(Excerpts from a dataset)
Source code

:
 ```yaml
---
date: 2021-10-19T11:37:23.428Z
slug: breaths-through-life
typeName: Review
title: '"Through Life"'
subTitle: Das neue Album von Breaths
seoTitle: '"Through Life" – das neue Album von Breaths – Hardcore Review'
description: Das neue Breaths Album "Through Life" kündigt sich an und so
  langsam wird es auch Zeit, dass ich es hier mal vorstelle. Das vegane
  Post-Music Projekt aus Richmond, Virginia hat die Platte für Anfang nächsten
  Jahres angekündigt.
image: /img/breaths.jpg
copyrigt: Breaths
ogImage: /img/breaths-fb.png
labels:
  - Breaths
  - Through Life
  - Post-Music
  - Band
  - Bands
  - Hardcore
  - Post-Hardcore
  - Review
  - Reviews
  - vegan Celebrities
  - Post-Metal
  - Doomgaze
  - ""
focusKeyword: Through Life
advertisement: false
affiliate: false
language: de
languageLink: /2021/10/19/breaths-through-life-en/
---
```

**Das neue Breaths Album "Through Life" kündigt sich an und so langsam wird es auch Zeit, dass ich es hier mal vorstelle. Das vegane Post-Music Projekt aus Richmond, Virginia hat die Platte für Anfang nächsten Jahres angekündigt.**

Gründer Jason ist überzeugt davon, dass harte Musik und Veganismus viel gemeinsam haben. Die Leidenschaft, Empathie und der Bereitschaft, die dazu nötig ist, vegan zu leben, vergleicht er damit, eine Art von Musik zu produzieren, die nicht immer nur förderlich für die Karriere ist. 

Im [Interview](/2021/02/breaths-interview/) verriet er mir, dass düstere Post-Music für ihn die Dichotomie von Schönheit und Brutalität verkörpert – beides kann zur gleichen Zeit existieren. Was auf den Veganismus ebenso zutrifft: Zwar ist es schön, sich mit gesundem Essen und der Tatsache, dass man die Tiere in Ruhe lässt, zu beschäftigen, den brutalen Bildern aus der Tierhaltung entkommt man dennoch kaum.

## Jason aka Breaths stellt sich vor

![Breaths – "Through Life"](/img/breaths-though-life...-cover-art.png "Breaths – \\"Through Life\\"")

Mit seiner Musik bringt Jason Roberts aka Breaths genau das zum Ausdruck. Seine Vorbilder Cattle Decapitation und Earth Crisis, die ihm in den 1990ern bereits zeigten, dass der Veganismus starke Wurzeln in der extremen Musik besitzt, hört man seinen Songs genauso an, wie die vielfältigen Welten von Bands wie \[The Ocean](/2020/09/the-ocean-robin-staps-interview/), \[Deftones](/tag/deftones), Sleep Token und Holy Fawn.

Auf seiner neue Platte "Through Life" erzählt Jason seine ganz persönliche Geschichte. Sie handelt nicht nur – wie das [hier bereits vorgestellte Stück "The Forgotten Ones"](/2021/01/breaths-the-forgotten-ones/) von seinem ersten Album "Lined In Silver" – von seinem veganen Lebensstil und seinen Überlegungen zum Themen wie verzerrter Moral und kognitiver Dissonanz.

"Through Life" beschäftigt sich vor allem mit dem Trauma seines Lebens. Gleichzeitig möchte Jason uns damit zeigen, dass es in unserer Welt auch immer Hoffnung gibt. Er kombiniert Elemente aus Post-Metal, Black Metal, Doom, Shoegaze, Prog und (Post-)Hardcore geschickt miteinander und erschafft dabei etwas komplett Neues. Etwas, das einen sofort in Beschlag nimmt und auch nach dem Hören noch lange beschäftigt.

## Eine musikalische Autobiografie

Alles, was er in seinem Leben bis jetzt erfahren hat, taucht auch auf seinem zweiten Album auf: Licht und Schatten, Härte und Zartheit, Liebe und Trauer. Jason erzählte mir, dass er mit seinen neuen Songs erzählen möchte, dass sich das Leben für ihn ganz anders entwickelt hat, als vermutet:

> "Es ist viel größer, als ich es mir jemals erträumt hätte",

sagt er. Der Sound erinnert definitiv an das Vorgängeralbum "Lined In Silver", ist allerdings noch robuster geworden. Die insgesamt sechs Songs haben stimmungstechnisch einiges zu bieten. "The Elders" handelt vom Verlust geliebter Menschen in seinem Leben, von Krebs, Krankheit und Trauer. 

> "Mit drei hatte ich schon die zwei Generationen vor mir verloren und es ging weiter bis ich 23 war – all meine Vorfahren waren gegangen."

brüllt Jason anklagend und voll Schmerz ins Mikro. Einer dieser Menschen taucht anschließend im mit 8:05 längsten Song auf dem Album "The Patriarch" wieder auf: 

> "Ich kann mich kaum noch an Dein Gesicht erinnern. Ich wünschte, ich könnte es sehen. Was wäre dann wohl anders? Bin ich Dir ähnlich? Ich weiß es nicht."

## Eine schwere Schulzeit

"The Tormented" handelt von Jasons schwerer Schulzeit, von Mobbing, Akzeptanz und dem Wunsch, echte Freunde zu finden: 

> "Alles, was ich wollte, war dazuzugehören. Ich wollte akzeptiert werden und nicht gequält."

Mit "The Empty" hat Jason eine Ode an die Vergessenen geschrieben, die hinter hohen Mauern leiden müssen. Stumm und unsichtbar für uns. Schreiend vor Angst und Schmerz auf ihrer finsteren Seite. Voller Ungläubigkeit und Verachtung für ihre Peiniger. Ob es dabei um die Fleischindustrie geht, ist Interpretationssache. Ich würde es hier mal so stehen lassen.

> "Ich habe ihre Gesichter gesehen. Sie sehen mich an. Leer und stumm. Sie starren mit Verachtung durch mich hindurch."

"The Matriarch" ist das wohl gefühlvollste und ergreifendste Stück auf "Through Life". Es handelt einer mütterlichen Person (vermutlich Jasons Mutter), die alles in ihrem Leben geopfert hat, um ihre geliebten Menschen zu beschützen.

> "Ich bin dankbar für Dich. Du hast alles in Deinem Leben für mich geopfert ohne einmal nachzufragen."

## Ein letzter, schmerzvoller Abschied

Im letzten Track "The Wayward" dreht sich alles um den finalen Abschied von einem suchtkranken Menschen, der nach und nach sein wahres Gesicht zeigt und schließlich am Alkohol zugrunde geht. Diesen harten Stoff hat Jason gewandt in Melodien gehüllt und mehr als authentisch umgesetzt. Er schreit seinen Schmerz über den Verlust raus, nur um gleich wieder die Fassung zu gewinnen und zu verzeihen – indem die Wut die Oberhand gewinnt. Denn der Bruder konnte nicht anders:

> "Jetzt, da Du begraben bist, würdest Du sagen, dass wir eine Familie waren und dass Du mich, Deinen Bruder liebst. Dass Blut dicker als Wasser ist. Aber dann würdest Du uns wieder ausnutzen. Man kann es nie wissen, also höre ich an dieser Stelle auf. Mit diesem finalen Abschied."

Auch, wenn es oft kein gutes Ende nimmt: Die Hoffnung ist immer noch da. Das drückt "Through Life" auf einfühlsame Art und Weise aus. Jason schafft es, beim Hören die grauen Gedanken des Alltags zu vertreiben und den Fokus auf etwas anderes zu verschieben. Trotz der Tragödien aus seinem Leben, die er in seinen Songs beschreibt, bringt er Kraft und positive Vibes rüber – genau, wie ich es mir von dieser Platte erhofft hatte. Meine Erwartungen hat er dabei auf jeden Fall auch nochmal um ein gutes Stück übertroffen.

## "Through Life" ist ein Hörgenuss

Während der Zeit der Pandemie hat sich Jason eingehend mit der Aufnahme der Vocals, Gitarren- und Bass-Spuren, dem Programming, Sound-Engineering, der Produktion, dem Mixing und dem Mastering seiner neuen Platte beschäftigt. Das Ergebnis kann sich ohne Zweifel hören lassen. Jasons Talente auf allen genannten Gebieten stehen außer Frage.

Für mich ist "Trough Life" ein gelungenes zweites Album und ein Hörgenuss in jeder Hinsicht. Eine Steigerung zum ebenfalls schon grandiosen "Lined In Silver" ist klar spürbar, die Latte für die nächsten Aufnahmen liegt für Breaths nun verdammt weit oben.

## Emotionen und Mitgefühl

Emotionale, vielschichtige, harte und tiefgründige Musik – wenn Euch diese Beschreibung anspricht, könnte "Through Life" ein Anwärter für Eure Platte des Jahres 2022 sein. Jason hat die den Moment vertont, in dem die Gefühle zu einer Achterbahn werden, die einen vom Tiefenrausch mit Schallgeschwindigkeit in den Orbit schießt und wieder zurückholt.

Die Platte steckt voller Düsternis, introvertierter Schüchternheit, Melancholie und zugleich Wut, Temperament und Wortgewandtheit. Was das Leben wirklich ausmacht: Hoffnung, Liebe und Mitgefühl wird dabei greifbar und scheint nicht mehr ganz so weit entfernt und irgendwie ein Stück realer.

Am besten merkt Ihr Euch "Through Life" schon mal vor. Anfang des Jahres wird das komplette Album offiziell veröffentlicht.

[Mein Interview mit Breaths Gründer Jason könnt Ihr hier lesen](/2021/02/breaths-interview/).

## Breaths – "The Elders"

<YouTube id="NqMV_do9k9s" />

• WHAT THE EXERCISE ASKS
In the entries above, find each line with "angekündigt" and list it.

• EXERCISE SOLUTION
  Jahres angekündigt.
**Das neue Breaths Album "Through Life" kündigt sich an und so langsam wird es auch Zeit, dass ich es hier mal vorstelle. Das vegane Post-Music Projekt aus Richmond, Virginia hat die Platte für Anfang nächsten Jahres angekündigt.**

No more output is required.